Sungguh luar biasa ungkapan Rasulullah SAW ini, begitu dalam dan penuh makna, hingga menggugah kepenasaran para sahabat untuk ikut bertanya, “Wahai Rasulullah, apakah ucapan itu hanya berlaku untuk dia saja?” Rasulullah SAW menjawab, “Tidak, ucapaanku ini berlaku pula untuk kalian dan orang-orang sesudah kalian.” Kegembiraan segera meyelimuti relung sanubari orang-orang yang hadir di majlis itu, hingga Anas bin Malik berujar, “Aku belum pernah melihat kaum muslimin begitu berbahagia setelah masuk Islam karena sesuatu, seperti bahagianya mereka ketika mendengar sabda Nabi SAW tersebut”.
Simpulannya, betapa besar konsekwensi cinta. Orang Arab Badui itu bukanlah siapa-siapa, namun kecintaannya kepada Allah dan Rasulullah membuat ia mendapat penghormatan begitu tinggi. Tidak tanggung-tanggung, Rasulullah SAW sendiri menjanjikan kebersamaan dengan dirinya di surga kelak. Padahal boleh jadi ibadah orang ini tidak sehebat para sahabat lain. Seperti itulah cinta, ia bisa membuat sesuatu yang tidak mungkin menjadi mungkin, membuat sesuatu yang biasa menjadi luar biasa, dan yang hampa menjadi penuh makna.
Sejatinya cinta bukan sekedar kata sifat namun juga kata kerja. Cinta itu tidak statis, cinta itu dinamis, penuh vitalitas dan energi yang mampu membangkitkan kekuatan-kekuatan tersembunyi dalam diri, sampai akhirnya dahaga cinta itu terpuaskan. Apa yang dikatakan Arab Badui tadi bukanlah suatu yang sederhana. Dalam kata-kata yang ia ungkapkan tersimpan sebuah komitmen, keyakinan dan janji setia yang sarat makna. Itulah sebabnya Rasulullah SAW berani menjanjikan pahala yang menggiurkan kepadanya.

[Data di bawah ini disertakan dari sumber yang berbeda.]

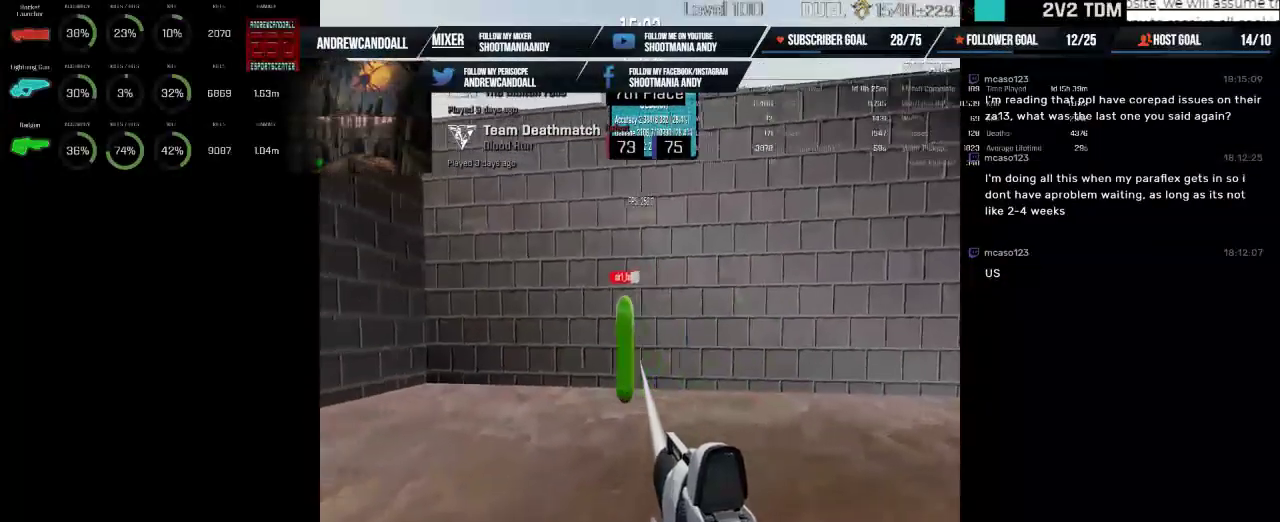
{"keys": [], "mouse": ["left"], "events": []}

Cinta menimbulkan serangkaian konsekwensi. Ketika seseorang telah menyatakan cinta, maka segala tingkah lakunya akan berjalan di jalur cinta tersebut, jika cinta itu ditunjukkan kepada Allah dan Rasul-Nya, maka segala tingkah lakunya akan diselaraskan dengan kehendak yang dicintainya. Bukankah seseorang pecinta akan berusaha untuk menghadirkan kesamaan dengan yang dicintainya, sehingga yang dicintainya menjadi ridlo kepadanya?

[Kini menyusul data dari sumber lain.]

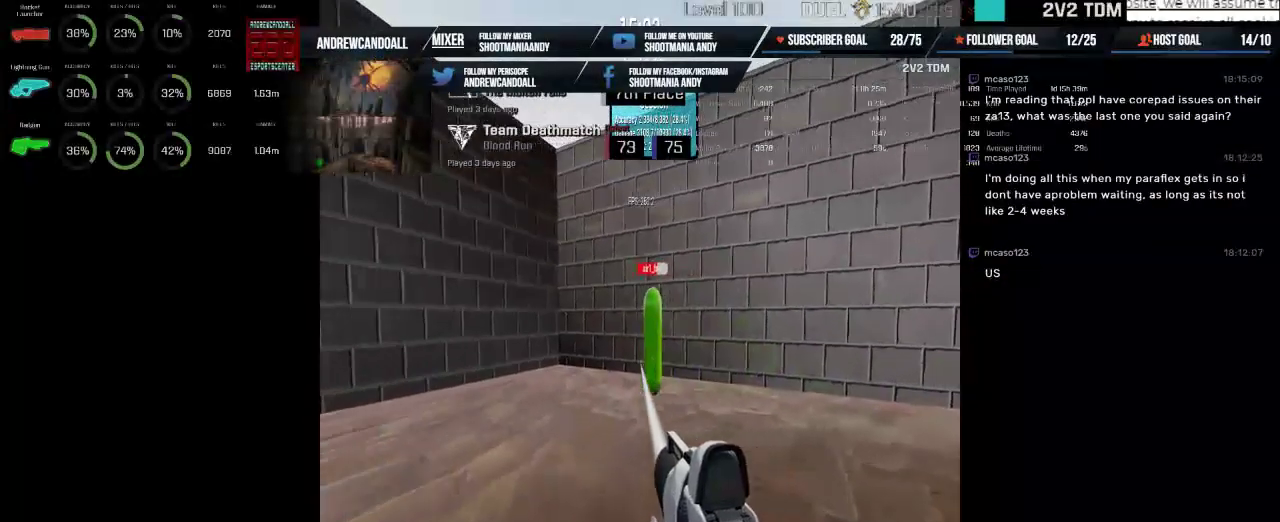
{"keys": [], "mouse": ["left"], "events": []}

Cinta adalah sebentuk nikmat agung yang Allah karuniakan kepada manusia. Dengan anugerah cinta itulah hidup manusia jadi lebih bermakna (QS. Ali Imron [3]:14). Dengan anugerah cinta, setiap rintangan untuk bertemu sang kekasih akan dihadapi dengan sungguh-sungguh dan lapang dada bahkan senyumnya yang mengembang.
Lalu apakah cinta itu? Imam Ibnu Qayyim Al-Jauziyyah mengatakan,”Tidak ada batasan cinta yang lebih jelas daripada kata cinta itu sendiri. Membatasinya hanya akan menambah kabur dan kering maknanya. Maka batasan dan penjelasan cinta tersebut tidak bisa dilukiskan hakikatnya secara jelas, kecuali dengan kata cinta itu sendiri. Walau demikian sesuatu yang sulit dimaknai bukan berarti tidak bisa dimaknai. Diantara makna cinta adalah kecenderungan yang terus menerus ( kepada yang dicintai). Bisa pula kesedihan hati menerima segala keinginan yang dicintainya. Atau kecenderungan hati untuk lebih mengutamakan yang dicintai daripada diri dan harta sendiri.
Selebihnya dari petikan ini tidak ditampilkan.